В шок не меньшей силы бросало «Головокружительное упоение точностью» — от классических парафраз летел сумасшедший поток искр, словно видеокассету запустили в режиме скоростной перемотки. И тут, вслед за Сологуб, номинированный Леонид Сарафанов — образцовый классический танцовщик — энергично покорял парадоксальные пластические трюки.

Столь же умопомрачительно виртуозным оказался третий балет-номинант — «Там, где висят золотые вишни». Изощренный рисунок пластических абстракций, омут конвульсий, калейдоскоп смятения артисты передавали столь отчаянно, словно хорошие манеры принцев, лебедей и сильфид им никогда не были ведомы. Андрей Меркурьев, как и остальные девять солистов, проговаривал яростные па темпераментно и, как немногие, безошибочно.

Еще полтора года назад мариинские артисты примеряли на себя наряды от Форсайта, не скрывавшие привычных эмоций, а сегодня — танцуют едва ли не лучше, чем те, для кого эти балеты создавались. За сезон Мариинка в ускоренном темпе повторила исторический путь освобождения балета из сладкого классического плена: от неоклассики — к авангарду, от гармонии — к экстриму, от Баланчина — к Форсайту.

Адреналин форсайтовских построений снял все возможные вопросы о лидерстве.
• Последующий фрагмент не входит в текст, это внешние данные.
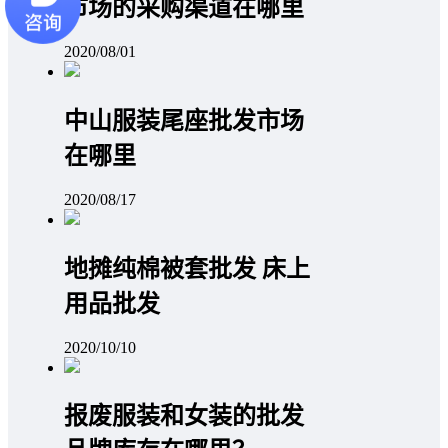
市场的采购渠道在哪里
2020/08/01
中山服装尾座批发市场
在哪里
2020/08/17
地摊纯棉被套批发 床上
用品批发
2020/10/10
报废服装和女装的批发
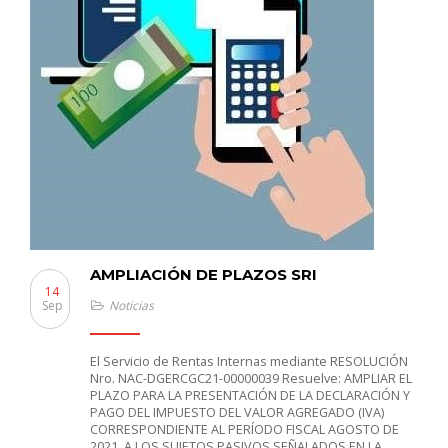
AMPLIACIÓN DE PLAZOS SRI
14
Sep
Noticias
El Servicio de Rentas Internas mediante RESOLUCIÓN
Nro. NAC-DGERCGC21-00000039 Resuelve: AMPLIAR EL
PLAZO PARA LA PRESENTACIÓN DE LA DECLARACIÓN Y
PAGO DEL IMPUESTO DEL VALOR AGREGADO (IVA)
CORRESPONDIENTE AL PERÍODO FISCAL AGOSTO DE
2021, A LOS SUJETOS PASIVOS SEÑALADOS EN LA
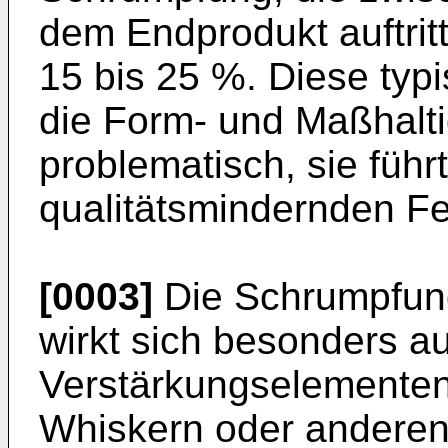
dem Endprodukt auftritt
15 bis 25 %. Diese ty
die Form- und Maßhalti
problematisch, sie füh
qualitätsmindernden Fe
[0003]
Die Schrumpfung
wirkt sich besonders a
Verstärkungselementen
Whiskern oder anderen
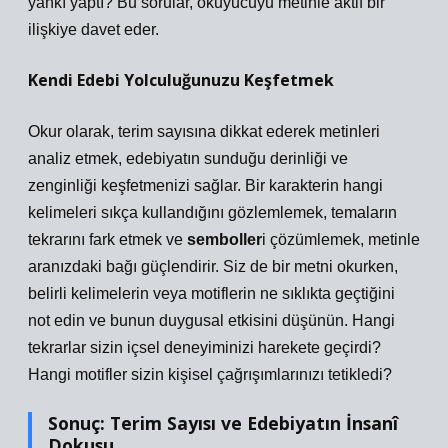
yankı yaptı? Bu sorular, okuyucuyu metinle aktif bir
ilişkiye davet eder.
Kendi Edebi Yolculuğunuzu Keşfetmek
Okur olarak, terim sayısına dikkat ederek metinleri
analiz etmek, edebiyatın sunduğu derinliği ve
zenginliği keşfetmenizi sağlar. Bir karakterin hangi
kelimeleri sıkça kullandığını gözlemlemek, temaların
tekrarını fark etmek ve
semboller
i çözümlemek, metinle
aranızdaki bağı güçlendirir. Siz de bir metni okurken,
belirli kelimelerin veya motiflerin ne sıklıkta geçtiğini
not edin ve bunun duygusal etkisini düşünün. Hangi
tekrarlar sizin içsel deneyiminizi harekete geçirdi?
Hangi motifler sizin kişisel çağrışımlarınızı tetikledi?
Sonuç: Terim Sayısı ve Edebiyatın İnsanî
Dokusu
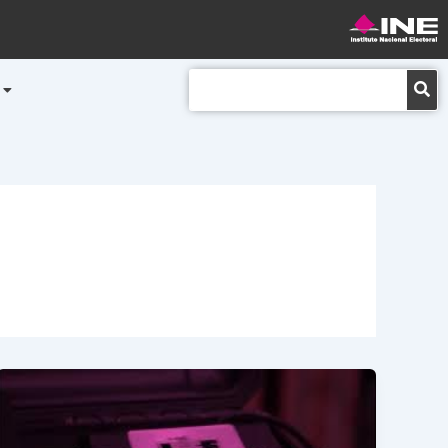
Buscar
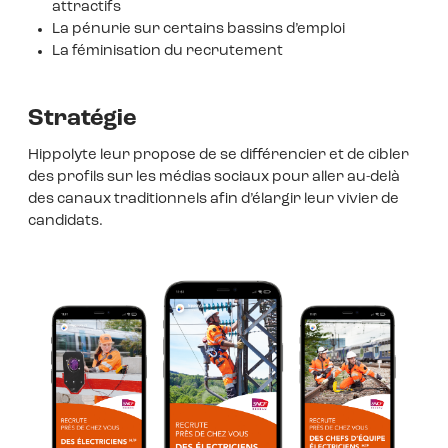
attractifs
La pénurie sur certains bassins d’emploi
La féminisation du recrutement
Stratégie
Hippolyte leur propose de se différencier et de cibler
des profils sur les médias sociaux pour aller au-delà
des canaux traditionnels afin d’élargir leur vivier de
candidats.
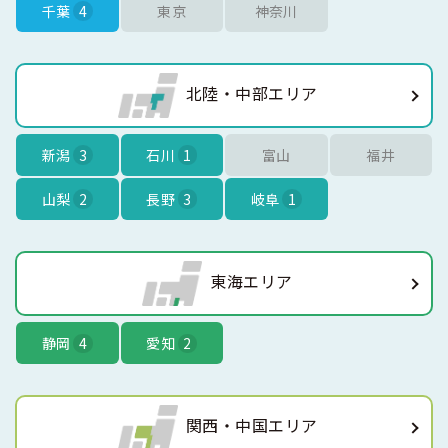
千葉
4
東京
神奈川
北陸・中部エリア
新潟
3
石川
1
富山
福井
山梨
2
長野
3
岐阜
1
東海エリア
静岡
4
愛知
2
関西・中国エリア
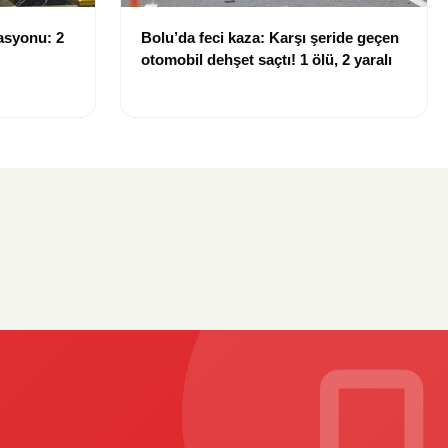
asyonu: 2
Bolu’da feci kaza: Karşı şeride geçen
otomobil dehşet saçtı! 1 ölü, 2 yaralı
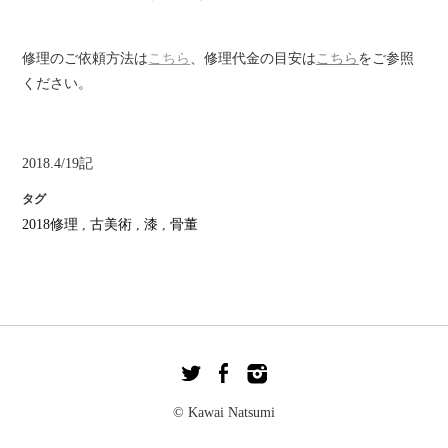
修理のご依頼方法は
こちら
、修理代金の目安は
こちら
をご参照
ください。
2018.4/19記
タグ
2018修理
,
古美術
,
漆
,
骨董
© Kawai Natsumi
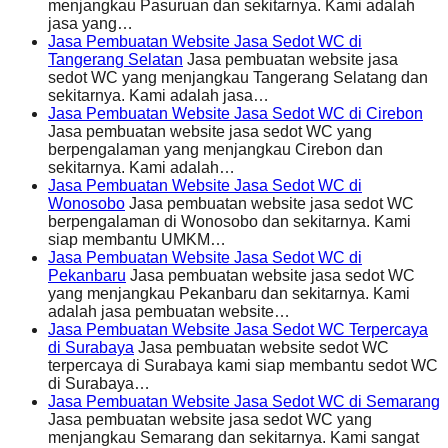
menjangkau Pasuruan dan sekitarnya. Kami adalah
jasa yang…
Jasa Pembuatan Website Jasa Sedot WC di
Tangerang Selatan
Jasa pembuatan website jasa
sedot WC yang menjangkau Tangerang Selatang dan
sekitarnya. Kami adalah jasa…
Jasa Pembuatan Website Jasa Sedot WC di Cirebon
Jasa pembuatan website jasa sedot WC yang
berpengalaman yang menjangkau Cirebon dan
sekitarnya. Kami adalah…
Jasa Pembuatan Website Jasa Sedot WC di
Wonosobo
Jasa pembuatan website jasa sedot WC
berpengalaman di Wonosobo dan sekitarnya. Kami
siap membantu UMKM…
Jasa Pembuatan Website Jasa Sedot WC di
Pekanbaru
Jasa pembuatan website jasa sedot WC
yang menjangkau Pekanbaru dan sekitarnya. Kami
adalah jasa pembuatan website…
Jasa Pembuatan Website Jasa Sedot WC Terpercaya
di Surabaya
Jasa pembuatan website sedot WC
terpercaya di Surabaya kami siap membantu sedot WC
di Surabaya…
Jasa Pembuatan Website Jasa Sedot WC di Semarang
Jasa pembuatan website jasa sedot WC yang
menjangkau Semarang dan sekitarnya. Kami sangat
Своим потоком смел всех конкурентов. Героям «Форсайта в Мариинском» достались и исполнительские «Маски», что, впрочем, совсем не безусловно. Просто из семи достойных номинантов только двое вытащили счастливые билеты.

Если «Маска» будет продолжать жить (а ей — подтверждает время — уже давно надо что-то в жизни поменять), то, быть может, стоит задуматься о критериях оценок. Как сравнивать роль в двухактном спектакле с партией в двадцатиминутной миниатюре; с каких позиций подходить к солистам из провинции; можно ли определять на одни весы новые спектакли с восстановлениями старых балетов?

Если не поставить и не решить этих вопросов сегодня, то премия скоро и неизбежно себя изживет, окончательно свернув на рельсы шоу-бизнеса, которому национальный театр — не чета. Впрочем, главное в индустрии «Золотой Маски» — это отнюдь не церемониал награждений, а показ спектаклей, заместивший собой канувшие в Лету гастроли.